Got hair-of-the-dog hangover cures?

“As Ludwig von Mises of the Austrian School would love to compare, any economy on a central bank-induced cheap credit binge is like a drug addict… with time, one needs greater and greater dosages to even maintain the status quo. Any cleansing process of this addiction has to start with the rather painful, but much needed, withdrawal symptoms.”

“The path that Bernanke has put the US on is very different. He has taken the route of greater doses of stimuli that would allow him to temporarily postpone the withdrawal symptoms, but would ultimately cause the death of the patient.”

 
Comment by Housing Analyst
2013-09-20 07:22:59

And BTW…..

New construction lingers at low levels for one simple reason…… We know there is tens of millions of excess empty houses idling on the back burner and they’re going to hit the market sooner or later.

Comment by Blue Skye
2013-09-20 07:58:48

The “low levels” are lifetime low levels, lower than anything over the past 50 years at least. We’ve passed peak buy to get rich, we’ve past peak build it and they will come. We’ve passed peak buy to rent. This year looked like peak renovate to rent.

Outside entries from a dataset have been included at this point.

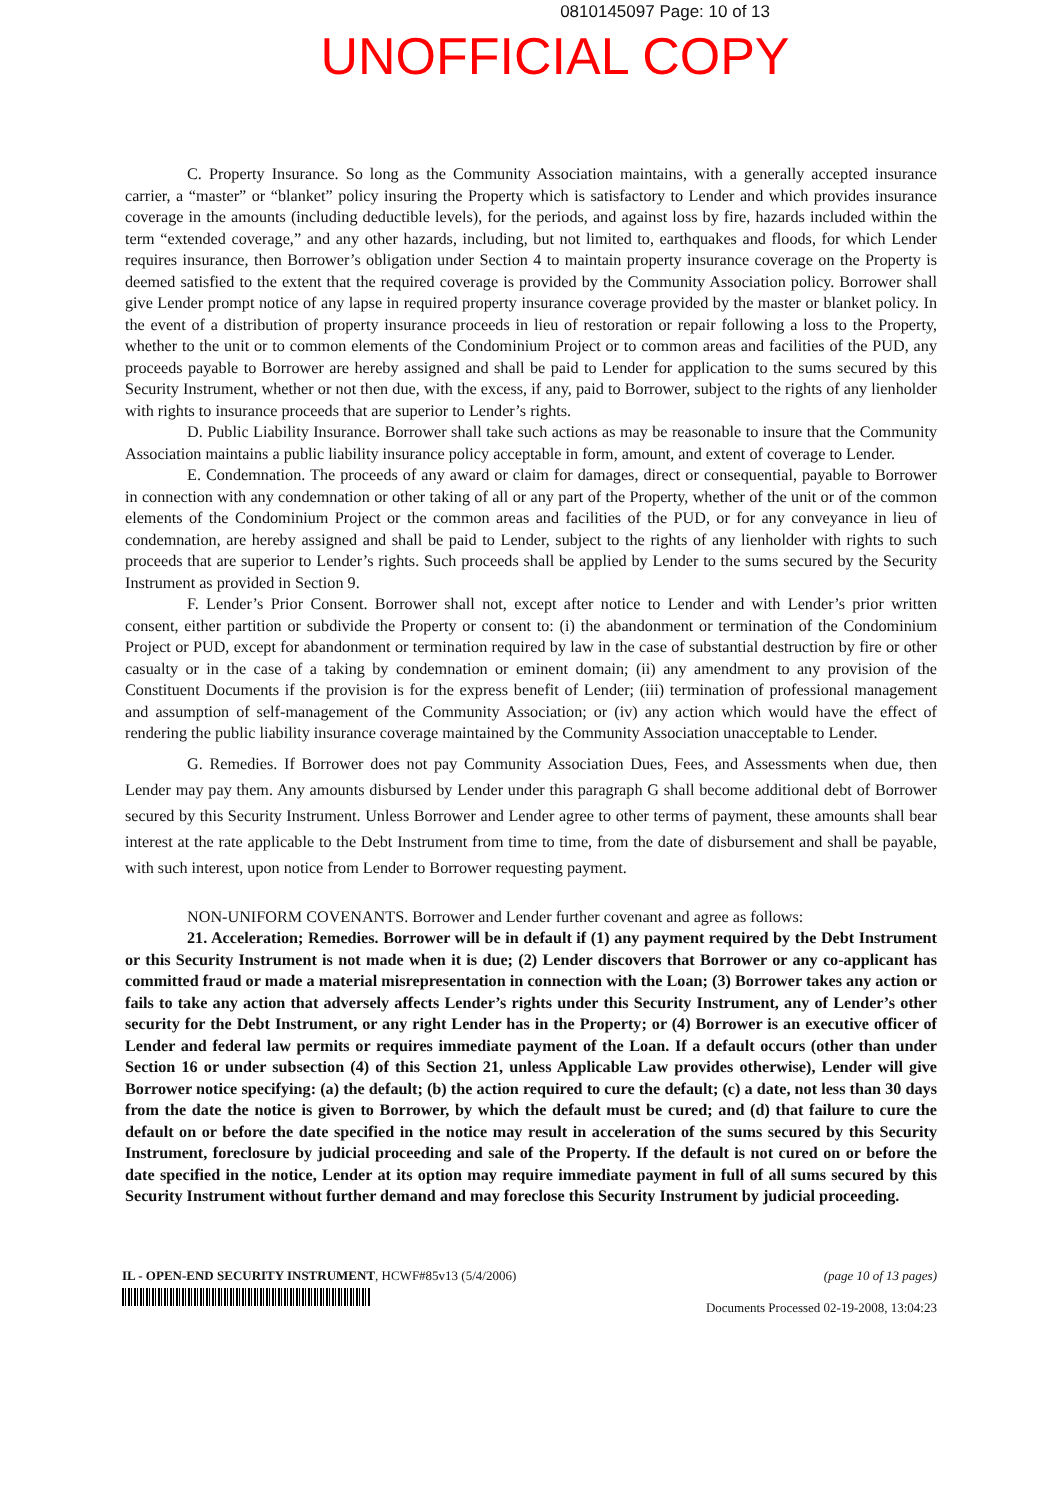0810145097 Page: 10 of 13
UNOFFICIAL COPY
C. Property Insurance. So long as the Community Association maintains, with a generally accepted insurance carrier, a “master” or “blanket” policy insuring the Property which is satisfactory to Lender and which provides insurance coverage in the amounts (including deductible levels), for the periods, and against loss by fire, hazards included within the term “extended coverage,” and any other hazards, including, but not limited to, earthquakes and floods, for which Lender requires insurance, then Borrower’s obligation under Section 4 to maintain property insurance coverage on the Property is deemed satisfied to the extent that the required coverage is provided by the Community Association policy. Borrower shall give Lender prompt notice of any lapse in required property insurance coverage provided by the master or blanket policy. In the event of a distribution of property insurance proceeds in lieu of restoration or repair following a loss to the Property, whether to the unit or to common elements of the Condominium Project or to common areas and facilities of the PUD, any proceeds payable to Borrower are hereby assigned and shall be paid to Lender for application to the sums secured by this Security Instrument, whether or not then due, with the excess, if any, paid to Borrower, subject to the rights of any lienholder with rights to insurance proceeds that are superior to Lender’s rights.
D. Public Liability Insurance. Borrower shall take such actions as may be reasonable to insure that the Community Association maintains a public liability insurance policy acceptable in form, amount, and extent of coverage to Lender.
E. Condemnation. The proceeds of any award or claim for damages, direct or consequential, payable to Borrower in connection with any condemnation or other taking of all or any part of the Property, whether of the unit or of the common elements of the Condominium Project or the common areas and facilities of the PUD, or for any conveyance in lieu of condemnation, are hereby assigned and shall be paid to Lender, subject to the rights of any lienholder with rights to such proceeds that are superior to Lender’s rights. Such proceeds shall be applied by Lender to the sums secured by the Security Instrument as provided in Section 9.
F. Lender’s Prior Consent. Borrower shall not, except after notice to Lender and with Lender’s prior written consent, either partition or subdivide the Property or consent to: (i) the abandonment or termination of the Condominium Project or PUD, except for abandonment or termination required by law in the case of substantial destruction by fire or other casualty or in the case of a taking by condemnation or eminent domain; (ii) any amendment to any provision of the Constituent Documents if the provision is for the express benefit of Lender; (iii) termination of professional management and assumption of self-management of the Community Association; or (iv) any action which would have the effect of rendering the public liability insurance coverage maintained by the Community Association unacceptable to Lender.
G. Remedies. If Borrower does not pay Community Association Dues, Fees, and Assessments when due, then Lender may pay them. Any amounts disbursed by Lender under this paragraph G shall become additional debt of Borrower secured by this Security Instrument. Unless Borrower and Lender agree to other terms of payment, these amounts shall bear interest at the rate applicable to the Debt Instrument from time to time, from the date of disbursement and shall be payable, with such interest, upon notice from Lender to Borrower requesting payment.
NON-UNIFORM COVENANTS. Borrower and Lender further covenant and agree as follows:
21. Acceleration; Remedies. Borrower will be in default if (1) any payment required by the Debt Instrument or this Security Instrument is not made when it is due; (2) Lender discovers that Borrower or any co-applicant has committed fraud or made a material misrepresentation in connection with the Loan; (3) Borrower takes any action or fails to take any action that adversely affects Lender’s rights under this Security Instrument, any of Lender’s other security for the Debt Instrument, or any right Lender has in the Property; or (4) Borrower is an executive officer of Lender and federal law permits or requires immediate payment of the Loan. If a default occurs (other than under Section 16 or under subsection (4) of this Section 21, unless Applicable Law provides otherwise), Lender will give Borrower notice specifying: (a) the default; (b) the action required to cure the default; (c) a date, not less than 30 days from the date the notice is given to Borrower, by which the default must be cured; and (d) that failure to cure the default on or before the date specified in the notice may result in acceleration of the sums secured by this Security Instrument, foreclosure by judicial proceeding and sale of the Property. If the default is not cured on or before the date specified in the notice, Lender at its option may require immediate payment in full of all sums secured by this Security Instrument without further demand and may foreclose this Security Instrument by judicial proceeding.
IL - OPEN-END SECURITY INSTRUMENT, HCWF#85v13 (5/4/2006)
(page 10 of 13 pages)
Documents Processed 02-19-2008, 13:04:23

Isn’t there any way left for us to borrow our way to wealth in real estate? I guess we will see next year.

 
Comment by "Uncle Fed, why won't you love ME?"
2013-09-20 11:41:27

And when the hit the market, wages are likely to be even lower.

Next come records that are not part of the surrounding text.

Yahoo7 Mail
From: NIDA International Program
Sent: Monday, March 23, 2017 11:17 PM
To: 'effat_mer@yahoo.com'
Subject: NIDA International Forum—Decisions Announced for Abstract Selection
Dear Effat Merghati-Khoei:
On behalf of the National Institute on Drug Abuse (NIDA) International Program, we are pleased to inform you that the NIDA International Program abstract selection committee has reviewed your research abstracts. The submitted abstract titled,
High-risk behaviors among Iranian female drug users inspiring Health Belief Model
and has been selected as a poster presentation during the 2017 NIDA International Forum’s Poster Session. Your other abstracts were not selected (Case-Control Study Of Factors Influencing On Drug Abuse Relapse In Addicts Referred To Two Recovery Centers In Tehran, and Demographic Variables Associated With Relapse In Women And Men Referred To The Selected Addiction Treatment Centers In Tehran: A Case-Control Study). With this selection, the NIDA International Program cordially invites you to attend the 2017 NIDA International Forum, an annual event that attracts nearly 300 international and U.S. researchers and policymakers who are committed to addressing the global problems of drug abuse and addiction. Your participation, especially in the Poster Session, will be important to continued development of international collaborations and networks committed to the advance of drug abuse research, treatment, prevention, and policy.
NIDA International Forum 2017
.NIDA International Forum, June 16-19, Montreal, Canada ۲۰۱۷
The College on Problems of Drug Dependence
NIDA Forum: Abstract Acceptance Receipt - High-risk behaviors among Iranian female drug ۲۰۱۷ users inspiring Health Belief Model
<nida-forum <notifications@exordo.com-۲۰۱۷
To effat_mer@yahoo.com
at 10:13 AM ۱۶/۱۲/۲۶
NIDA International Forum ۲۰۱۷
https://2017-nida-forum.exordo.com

Comment by Housing Analyst
2013-09-20 11:54:54

Exactly. Therefore;

“Are you really that foolish to believe wages are going to double to meet grossly inflated housing prices. Of course not….. housing prices will crater 65% to meet wages….. interest rates will make it happen…… every.single.time.”

 
 
 
Comment by chi-nyc-sf-dc
2013-09-20 08:20:30

Ruh Roh, someone isn’t “on plan”….

Stocks are about to plunge, Wells Fargo warns

http://finance.yahoo.com/news/stocks-plunge-wells-fargo-warns-112421641.html

Comment by azdude02
2013-09-20 08:26:27

must have went short?

 
Comment by Neuromance
2013-09-20 09:01:56

They need someone to be on the other side of the trade. For example, the Squid has a pretty good track record of head-faking the muppets.

 
Comment by Whac-A-Bubble™
2013-09-20 10:08:36

“Stocks are about to plunge, Wells Fargo warns”

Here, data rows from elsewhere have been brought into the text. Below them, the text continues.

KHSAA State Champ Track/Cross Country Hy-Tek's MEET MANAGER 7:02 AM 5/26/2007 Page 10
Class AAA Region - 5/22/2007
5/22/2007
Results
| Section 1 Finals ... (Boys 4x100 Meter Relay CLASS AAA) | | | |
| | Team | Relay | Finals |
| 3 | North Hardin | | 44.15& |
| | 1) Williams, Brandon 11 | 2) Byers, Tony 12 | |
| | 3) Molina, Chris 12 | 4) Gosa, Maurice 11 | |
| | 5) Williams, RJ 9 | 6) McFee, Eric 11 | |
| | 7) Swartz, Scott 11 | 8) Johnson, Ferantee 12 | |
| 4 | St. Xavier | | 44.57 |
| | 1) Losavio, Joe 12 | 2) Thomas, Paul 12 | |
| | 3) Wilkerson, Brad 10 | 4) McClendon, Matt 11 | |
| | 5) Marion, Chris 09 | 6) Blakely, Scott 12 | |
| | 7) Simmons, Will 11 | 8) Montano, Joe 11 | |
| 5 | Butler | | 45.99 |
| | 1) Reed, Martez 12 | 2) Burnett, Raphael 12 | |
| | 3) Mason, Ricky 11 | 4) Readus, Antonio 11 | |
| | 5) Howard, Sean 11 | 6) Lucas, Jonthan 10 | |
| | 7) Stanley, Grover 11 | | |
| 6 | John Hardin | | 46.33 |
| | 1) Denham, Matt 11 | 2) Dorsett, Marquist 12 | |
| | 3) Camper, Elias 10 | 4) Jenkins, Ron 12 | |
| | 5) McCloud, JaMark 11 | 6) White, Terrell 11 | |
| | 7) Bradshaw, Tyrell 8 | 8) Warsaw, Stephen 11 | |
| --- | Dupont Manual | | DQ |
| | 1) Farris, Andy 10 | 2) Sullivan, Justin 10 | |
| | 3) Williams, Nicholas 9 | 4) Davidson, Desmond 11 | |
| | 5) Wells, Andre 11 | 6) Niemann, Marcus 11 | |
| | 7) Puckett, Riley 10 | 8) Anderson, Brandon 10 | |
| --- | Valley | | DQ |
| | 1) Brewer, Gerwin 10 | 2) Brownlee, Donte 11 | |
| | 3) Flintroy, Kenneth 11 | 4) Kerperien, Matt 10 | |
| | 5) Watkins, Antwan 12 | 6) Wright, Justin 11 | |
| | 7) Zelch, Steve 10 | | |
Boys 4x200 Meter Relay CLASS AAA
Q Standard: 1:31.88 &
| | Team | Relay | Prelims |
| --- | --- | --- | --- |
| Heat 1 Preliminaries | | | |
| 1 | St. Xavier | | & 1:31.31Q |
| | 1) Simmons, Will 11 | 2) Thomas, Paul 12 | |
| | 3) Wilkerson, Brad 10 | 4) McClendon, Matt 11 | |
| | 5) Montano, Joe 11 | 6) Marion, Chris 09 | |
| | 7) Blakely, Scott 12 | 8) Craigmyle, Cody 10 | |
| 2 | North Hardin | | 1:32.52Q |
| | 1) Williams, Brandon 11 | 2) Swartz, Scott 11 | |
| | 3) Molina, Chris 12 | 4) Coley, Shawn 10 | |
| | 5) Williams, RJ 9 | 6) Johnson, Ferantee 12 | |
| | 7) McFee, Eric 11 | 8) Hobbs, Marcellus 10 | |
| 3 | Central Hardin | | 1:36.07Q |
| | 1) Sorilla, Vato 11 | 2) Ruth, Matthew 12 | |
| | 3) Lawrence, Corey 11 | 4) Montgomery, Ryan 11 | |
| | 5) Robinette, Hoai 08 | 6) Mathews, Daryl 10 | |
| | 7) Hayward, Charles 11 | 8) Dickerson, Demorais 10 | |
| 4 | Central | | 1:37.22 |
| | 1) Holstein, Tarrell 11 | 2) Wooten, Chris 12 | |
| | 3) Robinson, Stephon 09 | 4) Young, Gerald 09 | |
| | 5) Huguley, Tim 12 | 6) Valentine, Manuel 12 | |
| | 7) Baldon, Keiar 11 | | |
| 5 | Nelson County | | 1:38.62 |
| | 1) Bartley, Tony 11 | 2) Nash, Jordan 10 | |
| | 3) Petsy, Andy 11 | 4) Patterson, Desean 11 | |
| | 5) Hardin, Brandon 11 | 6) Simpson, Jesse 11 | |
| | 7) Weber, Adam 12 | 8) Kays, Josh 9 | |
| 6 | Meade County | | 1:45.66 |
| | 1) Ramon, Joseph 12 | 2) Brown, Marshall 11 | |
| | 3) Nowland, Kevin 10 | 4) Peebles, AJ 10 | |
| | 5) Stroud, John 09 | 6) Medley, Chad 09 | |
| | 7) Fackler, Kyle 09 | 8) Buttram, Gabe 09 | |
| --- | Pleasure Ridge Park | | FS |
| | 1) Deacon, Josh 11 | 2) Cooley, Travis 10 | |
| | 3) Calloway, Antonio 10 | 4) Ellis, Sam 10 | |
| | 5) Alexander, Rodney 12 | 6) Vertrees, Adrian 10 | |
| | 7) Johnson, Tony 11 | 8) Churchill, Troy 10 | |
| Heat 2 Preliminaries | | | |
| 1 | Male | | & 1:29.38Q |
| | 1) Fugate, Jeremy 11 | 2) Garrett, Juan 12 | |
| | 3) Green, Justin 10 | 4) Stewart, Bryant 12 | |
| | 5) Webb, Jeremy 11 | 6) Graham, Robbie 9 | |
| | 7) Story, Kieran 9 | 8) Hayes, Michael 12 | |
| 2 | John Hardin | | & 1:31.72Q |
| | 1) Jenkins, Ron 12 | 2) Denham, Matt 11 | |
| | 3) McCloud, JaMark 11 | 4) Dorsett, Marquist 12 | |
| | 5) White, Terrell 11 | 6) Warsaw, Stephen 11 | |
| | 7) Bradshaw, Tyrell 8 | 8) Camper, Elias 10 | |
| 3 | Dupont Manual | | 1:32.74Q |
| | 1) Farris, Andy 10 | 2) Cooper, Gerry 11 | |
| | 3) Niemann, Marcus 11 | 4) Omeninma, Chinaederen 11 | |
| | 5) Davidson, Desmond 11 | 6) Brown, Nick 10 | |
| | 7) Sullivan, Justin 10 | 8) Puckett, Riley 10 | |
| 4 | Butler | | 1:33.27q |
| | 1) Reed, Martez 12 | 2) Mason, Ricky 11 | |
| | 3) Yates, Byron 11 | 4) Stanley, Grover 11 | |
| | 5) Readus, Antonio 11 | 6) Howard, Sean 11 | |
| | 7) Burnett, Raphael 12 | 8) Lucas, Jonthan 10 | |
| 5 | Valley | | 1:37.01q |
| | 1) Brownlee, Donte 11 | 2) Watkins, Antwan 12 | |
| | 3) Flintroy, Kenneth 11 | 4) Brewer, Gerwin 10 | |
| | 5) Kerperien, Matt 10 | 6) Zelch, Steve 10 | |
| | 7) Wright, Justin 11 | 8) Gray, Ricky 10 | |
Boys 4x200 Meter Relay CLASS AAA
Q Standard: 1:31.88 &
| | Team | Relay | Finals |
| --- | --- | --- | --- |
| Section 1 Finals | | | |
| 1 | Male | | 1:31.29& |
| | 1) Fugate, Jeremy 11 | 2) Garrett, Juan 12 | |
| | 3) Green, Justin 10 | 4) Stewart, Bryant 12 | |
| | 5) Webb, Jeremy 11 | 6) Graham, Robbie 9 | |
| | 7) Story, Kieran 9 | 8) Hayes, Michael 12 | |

Is it safe to assume the Fed would double the size of QE3 if necessary to nip this predicted plunge in the bud?

Comment by "Uncle Fed, why won't you love ME?"
2013-09-20 11:26:45

No, that would only be a safe assumption if I were still holding the short position that I sold on Wednesdsay.

 
 
 
 
Comment by erik
2013-09-21 07:54:36

Imagine if you will that all debt, everywhere and for everyone, were wiped out overnight and that ownership of all things reverted to the debtors . What a twilight zone scenario the next morning would be…I’m not advocating this, mind you, but it would be interesting, eh? This sort of thing has happened to a fair extent in the past, due to war and revolution.